In Japan, after the collapse of the so-called 1955 regime, which saw a political polarisation with the Liberal Democratic Party on one side and the Japan Socialist Party on the other right through to 1993, the environment is becoming ripe for a comprehensive debate on national security.

Any continuation by the government of its laboured attempts to hide the existence of the secret deal is not in line with national interests.
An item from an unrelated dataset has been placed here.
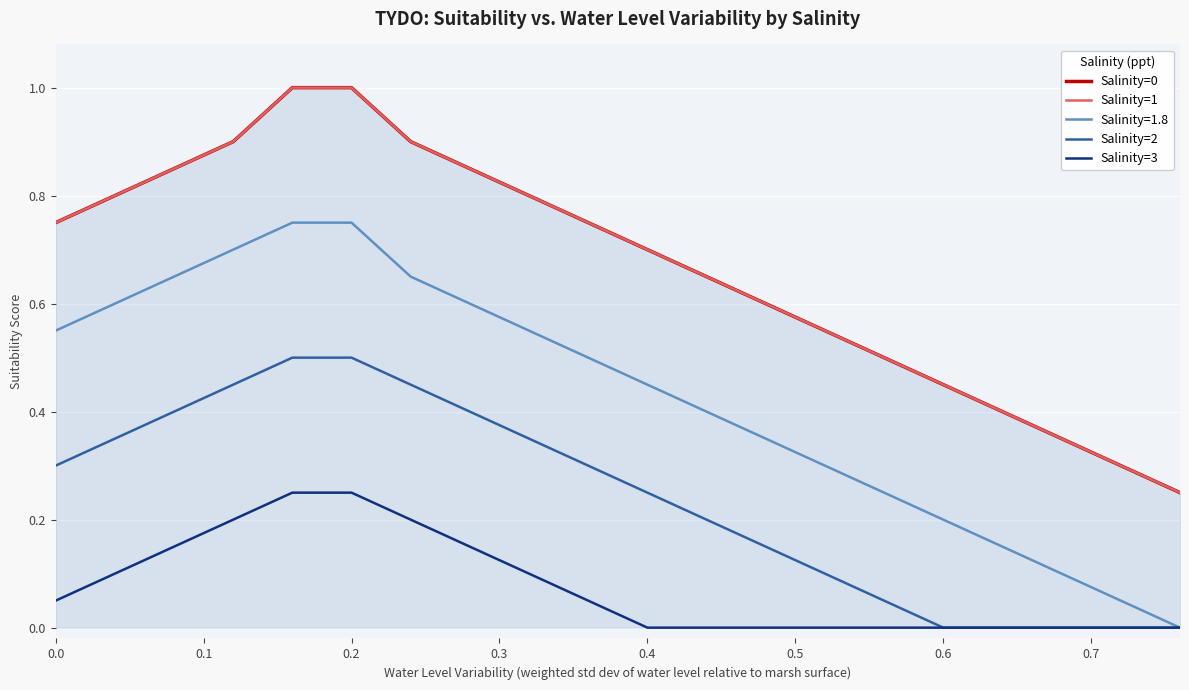

Count the Salinity=0 values in the range 0 to 1.

20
Rather, maintaining the line that there is no deal can only bring negative effects as it would, for example, damage public trust in the government's handling of diplomatic and national security policies.


If the government is to review the secret accord, it will inevitably be required to revisit its long-standing three non-nuclear principles of not possessing, not producing and not allowing nuclear weapons on the nation's soil.
However, while it is appropriate to maintain the principles of not possessing or producing nuclear weapons, the government should be given free rein to review, in a considered manner, the principle of not allowing nuclear weapons on the country's soil.

Temporary port calls and passage through Japanese territorial waters by US warships carrying nuclear weapons are significantly different in their implications to the deploying and storing of nuclear weapons on the ground.
Japan is faced with growing security concerns due to both the increasingly serious nuclear and missile threat posed by North Korea and China's rapid military buildup.
To enhance the nation's deterrent ability under the US nuclear umbrella, it is important that US forces be allowed to operate flexibly in the event of a military emergency. The government must tackle the debate on nuclear weapons with no subject considered taboo.